Work to complete
What lines in the records include the string "will"? Return each one.

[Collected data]
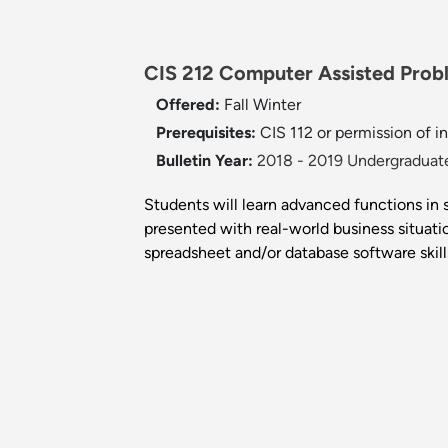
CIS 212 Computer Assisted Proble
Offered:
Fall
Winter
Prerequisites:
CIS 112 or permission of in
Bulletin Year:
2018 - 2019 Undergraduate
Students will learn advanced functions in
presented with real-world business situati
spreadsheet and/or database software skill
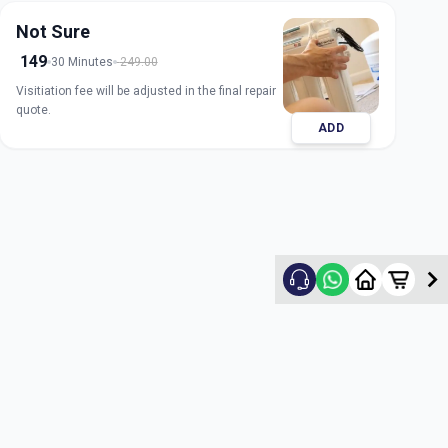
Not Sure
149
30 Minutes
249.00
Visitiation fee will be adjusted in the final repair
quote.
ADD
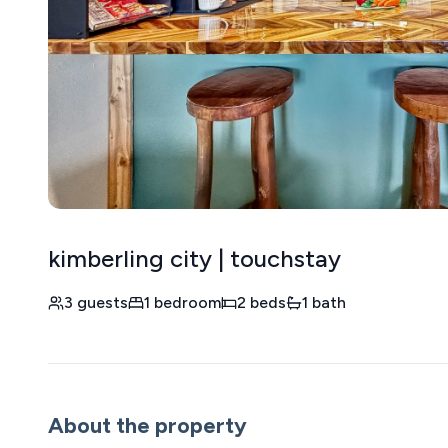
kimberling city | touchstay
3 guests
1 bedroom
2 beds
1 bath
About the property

...

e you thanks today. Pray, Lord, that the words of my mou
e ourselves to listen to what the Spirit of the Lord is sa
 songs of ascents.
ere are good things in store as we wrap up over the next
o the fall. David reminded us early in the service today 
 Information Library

Answer section
Students will learn advanced functions in
Visitiation fee will be adjusted in the final repair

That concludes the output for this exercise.